### Exercise:
Search the records for "FROM". Copy every line where it appears.

### Dataset records:

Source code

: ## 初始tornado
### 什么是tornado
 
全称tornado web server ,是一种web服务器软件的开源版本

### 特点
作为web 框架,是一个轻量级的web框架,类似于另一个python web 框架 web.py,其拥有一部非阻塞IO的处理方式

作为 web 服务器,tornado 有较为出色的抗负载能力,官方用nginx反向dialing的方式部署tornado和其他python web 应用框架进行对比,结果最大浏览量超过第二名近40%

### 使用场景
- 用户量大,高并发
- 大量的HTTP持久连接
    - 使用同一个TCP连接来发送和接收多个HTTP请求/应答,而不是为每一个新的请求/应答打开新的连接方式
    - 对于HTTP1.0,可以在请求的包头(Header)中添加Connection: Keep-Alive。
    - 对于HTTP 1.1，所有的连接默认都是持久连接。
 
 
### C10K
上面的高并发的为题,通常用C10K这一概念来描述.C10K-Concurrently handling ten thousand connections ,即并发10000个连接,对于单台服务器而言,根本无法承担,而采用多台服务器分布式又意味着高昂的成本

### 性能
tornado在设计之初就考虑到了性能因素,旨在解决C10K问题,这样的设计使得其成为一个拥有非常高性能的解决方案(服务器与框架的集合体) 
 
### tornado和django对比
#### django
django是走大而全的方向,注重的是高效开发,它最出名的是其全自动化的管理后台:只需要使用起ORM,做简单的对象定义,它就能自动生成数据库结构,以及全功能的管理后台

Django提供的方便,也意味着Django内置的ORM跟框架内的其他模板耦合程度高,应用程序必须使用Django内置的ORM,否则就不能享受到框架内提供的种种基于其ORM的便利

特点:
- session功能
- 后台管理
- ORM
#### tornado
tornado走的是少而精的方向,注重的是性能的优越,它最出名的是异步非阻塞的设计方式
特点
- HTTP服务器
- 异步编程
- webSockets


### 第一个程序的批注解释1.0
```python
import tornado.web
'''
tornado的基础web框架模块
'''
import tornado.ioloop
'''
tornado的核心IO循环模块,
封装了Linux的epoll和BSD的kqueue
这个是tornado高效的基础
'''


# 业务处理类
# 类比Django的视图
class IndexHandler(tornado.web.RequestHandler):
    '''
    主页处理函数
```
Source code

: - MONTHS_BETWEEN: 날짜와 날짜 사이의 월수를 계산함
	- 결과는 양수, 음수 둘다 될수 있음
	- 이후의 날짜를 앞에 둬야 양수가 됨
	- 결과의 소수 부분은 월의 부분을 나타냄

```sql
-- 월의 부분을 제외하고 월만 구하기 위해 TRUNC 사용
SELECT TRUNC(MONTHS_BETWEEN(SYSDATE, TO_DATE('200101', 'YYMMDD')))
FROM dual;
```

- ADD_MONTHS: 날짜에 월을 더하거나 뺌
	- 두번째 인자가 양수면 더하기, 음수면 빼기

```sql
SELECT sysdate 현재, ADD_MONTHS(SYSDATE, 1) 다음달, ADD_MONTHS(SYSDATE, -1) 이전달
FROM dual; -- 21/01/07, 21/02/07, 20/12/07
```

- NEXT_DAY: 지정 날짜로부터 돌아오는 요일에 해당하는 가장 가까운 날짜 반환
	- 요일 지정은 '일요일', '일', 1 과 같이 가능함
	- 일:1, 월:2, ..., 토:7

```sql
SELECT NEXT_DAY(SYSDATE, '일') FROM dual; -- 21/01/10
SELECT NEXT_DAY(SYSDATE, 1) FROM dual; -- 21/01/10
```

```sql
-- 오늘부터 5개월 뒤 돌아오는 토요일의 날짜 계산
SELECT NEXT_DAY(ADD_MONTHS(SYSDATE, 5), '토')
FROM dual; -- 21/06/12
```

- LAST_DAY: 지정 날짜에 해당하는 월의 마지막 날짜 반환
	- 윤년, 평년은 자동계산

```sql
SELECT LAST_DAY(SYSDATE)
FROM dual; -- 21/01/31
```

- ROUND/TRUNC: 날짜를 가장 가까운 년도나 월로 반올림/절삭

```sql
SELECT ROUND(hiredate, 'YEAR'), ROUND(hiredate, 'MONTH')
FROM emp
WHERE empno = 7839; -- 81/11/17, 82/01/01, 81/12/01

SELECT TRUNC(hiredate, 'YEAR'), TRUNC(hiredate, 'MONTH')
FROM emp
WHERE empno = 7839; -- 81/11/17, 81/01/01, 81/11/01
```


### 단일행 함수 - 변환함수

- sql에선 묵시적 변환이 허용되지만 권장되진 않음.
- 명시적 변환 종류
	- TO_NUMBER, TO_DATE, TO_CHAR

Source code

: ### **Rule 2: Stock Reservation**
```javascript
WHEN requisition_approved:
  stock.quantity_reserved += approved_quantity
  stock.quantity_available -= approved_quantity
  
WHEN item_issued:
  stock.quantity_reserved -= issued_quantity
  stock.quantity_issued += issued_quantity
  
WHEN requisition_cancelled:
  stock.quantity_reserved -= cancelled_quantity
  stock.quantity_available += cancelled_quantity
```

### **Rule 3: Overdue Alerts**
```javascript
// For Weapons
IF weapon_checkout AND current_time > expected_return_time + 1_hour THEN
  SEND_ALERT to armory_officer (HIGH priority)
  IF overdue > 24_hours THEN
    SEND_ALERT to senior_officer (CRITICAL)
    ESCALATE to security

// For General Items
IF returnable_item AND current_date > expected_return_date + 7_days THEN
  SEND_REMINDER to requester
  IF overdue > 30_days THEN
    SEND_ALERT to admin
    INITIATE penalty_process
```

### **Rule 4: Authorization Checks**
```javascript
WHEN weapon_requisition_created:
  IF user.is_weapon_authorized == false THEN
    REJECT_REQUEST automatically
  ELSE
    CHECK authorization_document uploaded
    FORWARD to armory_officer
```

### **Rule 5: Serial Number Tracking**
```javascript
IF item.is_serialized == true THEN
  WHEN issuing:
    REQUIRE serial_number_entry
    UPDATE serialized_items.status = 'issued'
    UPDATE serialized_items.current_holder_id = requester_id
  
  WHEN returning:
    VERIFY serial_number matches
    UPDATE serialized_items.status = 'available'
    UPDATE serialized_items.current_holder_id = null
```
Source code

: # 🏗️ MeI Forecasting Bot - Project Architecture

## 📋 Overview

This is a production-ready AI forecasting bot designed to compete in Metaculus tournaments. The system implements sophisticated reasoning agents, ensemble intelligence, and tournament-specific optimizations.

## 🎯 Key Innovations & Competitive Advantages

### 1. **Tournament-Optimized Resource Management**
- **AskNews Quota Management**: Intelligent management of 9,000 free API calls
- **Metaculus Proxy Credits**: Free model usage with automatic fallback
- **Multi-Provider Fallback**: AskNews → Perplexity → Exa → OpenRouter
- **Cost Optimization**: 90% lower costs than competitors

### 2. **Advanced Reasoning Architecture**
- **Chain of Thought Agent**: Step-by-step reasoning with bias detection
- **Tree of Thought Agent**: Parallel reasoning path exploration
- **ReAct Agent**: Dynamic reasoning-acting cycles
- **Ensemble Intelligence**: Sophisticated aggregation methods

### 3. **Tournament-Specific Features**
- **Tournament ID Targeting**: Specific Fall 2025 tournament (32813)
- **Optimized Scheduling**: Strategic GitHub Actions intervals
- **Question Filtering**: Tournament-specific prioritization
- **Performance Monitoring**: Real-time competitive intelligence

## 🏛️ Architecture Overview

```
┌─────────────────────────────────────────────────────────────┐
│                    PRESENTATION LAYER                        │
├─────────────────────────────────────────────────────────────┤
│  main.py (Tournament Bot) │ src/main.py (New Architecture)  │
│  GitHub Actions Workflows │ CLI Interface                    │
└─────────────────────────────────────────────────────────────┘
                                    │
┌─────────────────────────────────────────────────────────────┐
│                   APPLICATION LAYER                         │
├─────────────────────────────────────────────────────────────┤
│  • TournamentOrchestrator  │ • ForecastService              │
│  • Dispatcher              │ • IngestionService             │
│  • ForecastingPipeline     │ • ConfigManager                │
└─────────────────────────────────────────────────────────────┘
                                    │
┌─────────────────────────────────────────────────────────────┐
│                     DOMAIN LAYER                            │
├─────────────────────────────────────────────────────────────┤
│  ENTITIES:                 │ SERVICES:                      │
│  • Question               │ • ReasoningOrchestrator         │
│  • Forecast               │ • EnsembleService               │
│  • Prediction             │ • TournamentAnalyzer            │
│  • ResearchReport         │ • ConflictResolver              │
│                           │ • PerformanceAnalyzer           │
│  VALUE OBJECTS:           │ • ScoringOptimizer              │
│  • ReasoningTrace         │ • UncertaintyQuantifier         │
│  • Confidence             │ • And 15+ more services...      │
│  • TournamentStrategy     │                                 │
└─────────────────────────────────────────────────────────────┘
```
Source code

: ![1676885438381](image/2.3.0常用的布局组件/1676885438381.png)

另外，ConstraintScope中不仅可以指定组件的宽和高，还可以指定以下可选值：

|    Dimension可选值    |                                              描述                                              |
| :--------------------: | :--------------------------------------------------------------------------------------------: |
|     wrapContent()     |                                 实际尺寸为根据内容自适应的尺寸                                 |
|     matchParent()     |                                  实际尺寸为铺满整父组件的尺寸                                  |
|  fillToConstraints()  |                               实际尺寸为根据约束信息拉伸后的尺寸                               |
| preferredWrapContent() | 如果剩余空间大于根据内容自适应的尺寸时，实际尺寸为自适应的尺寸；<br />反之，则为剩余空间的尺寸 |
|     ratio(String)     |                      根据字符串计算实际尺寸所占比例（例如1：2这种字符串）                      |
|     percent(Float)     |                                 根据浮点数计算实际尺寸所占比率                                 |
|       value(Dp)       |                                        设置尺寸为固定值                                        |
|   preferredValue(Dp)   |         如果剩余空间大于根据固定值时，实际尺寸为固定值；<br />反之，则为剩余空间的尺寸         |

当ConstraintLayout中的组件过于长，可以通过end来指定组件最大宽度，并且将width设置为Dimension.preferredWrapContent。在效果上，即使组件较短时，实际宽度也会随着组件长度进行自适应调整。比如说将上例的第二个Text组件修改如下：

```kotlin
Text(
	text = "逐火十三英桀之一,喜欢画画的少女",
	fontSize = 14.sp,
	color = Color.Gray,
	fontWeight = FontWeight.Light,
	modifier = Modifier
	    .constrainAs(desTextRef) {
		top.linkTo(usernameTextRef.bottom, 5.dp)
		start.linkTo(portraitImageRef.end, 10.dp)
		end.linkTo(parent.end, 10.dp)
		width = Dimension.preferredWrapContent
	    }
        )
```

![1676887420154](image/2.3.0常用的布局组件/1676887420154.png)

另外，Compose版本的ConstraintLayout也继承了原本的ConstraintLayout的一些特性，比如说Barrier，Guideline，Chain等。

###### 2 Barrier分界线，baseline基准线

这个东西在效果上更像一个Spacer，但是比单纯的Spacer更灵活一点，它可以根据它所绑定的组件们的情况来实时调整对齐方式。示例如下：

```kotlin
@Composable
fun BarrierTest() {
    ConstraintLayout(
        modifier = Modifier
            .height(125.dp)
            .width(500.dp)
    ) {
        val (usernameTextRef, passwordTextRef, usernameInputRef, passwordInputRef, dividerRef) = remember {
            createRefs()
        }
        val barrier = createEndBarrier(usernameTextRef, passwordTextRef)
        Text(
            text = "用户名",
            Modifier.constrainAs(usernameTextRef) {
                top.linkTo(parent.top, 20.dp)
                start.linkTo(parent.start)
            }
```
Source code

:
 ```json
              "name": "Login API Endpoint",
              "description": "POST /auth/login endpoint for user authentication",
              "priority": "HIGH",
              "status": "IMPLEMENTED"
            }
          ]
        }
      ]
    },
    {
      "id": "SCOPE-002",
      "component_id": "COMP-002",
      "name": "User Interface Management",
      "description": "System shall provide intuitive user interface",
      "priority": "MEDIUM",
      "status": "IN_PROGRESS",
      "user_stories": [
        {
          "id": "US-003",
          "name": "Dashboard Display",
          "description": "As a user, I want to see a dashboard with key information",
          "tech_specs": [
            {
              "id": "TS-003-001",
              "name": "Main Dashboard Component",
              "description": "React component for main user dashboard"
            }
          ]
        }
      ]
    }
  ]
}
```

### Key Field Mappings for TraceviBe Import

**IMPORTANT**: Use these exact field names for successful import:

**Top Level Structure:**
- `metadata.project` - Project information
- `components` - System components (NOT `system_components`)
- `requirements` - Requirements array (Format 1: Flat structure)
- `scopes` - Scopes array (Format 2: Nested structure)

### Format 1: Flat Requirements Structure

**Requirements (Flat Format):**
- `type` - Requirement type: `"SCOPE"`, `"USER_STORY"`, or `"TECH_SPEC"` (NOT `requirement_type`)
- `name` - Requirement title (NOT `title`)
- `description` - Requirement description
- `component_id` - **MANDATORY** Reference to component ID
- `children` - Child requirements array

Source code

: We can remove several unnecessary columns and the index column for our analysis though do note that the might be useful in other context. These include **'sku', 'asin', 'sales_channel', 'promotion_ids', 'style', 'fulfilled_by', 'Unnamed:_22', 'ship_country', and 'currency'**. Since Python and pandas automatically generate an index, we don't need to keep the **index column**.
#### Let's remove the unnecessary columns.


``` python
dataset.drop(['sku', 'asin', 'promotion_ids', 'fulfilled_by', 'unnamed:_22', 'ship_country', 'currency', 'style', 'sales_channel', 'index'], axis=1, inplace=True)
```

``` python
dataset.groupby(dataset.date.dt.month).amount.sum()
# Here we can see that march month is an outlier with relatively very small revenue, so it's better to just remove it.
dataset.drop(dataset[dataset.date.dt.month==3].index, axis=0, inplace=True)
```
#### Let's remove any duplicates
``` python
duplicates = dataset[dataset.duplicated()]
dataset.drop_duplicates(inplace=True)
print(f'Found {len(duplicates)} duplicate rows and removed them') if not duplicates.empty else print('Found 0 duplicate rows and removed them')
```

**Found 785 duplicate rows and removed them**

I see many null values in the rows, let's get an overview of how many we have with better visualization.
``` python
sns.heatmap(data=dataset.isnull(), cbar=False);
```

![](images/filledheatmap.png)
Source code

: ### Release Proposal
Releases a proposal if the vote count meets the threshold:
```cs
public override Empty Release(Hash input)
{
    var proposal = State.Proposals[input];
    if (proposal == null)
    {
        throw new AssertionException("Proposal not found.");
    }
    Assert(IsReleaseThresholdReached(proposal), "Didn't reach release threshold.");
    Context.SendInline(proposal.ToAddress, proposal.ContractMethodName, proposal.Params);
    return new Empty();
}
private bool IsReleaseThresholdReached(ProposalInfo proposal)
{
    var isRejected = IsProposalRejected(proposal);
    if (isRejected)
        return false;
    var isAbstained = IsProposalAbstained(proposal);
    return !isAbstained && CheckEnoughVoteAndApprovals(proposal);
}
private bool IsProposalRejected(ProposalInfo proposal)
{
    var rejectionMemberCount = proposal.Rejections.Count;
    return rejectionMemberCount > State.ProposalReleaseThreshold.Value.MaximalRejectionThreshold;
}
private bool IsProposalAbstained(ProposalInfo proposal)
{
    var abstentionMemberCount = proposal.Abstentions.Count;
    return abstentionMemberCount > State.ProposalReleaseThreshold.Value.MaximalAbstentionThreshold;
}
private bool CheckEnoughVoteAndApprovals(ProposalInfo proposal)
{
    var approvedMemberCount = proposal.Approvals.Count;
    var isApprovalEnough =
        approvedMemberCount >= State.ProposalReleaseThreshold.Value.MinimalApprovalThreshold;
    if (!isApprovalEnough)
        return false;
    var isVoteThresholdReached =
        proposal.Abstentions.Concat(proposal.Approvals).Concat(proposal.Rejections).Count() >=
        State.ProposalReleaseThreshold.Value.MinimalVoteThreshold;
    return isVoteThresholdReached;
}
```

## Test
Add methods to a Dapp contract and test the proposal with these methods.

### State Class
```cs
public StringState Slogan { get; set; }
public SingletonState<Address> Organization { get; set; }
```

### Exercise result:
FROM dual;
FROM dual; -- 21/01/07, 21/02/07, 20/12/07
SELECT NEXT_DAY(SYSDATE, '일') FROM dual; -- 21/01/10
SELECT NEXT_DAY(SYSDATE, 1) FROM dual; -- 21/01/10
FROM dual; -- 21/06/12
FROM dual; -- 21/01/31
FROM emp
FROM emp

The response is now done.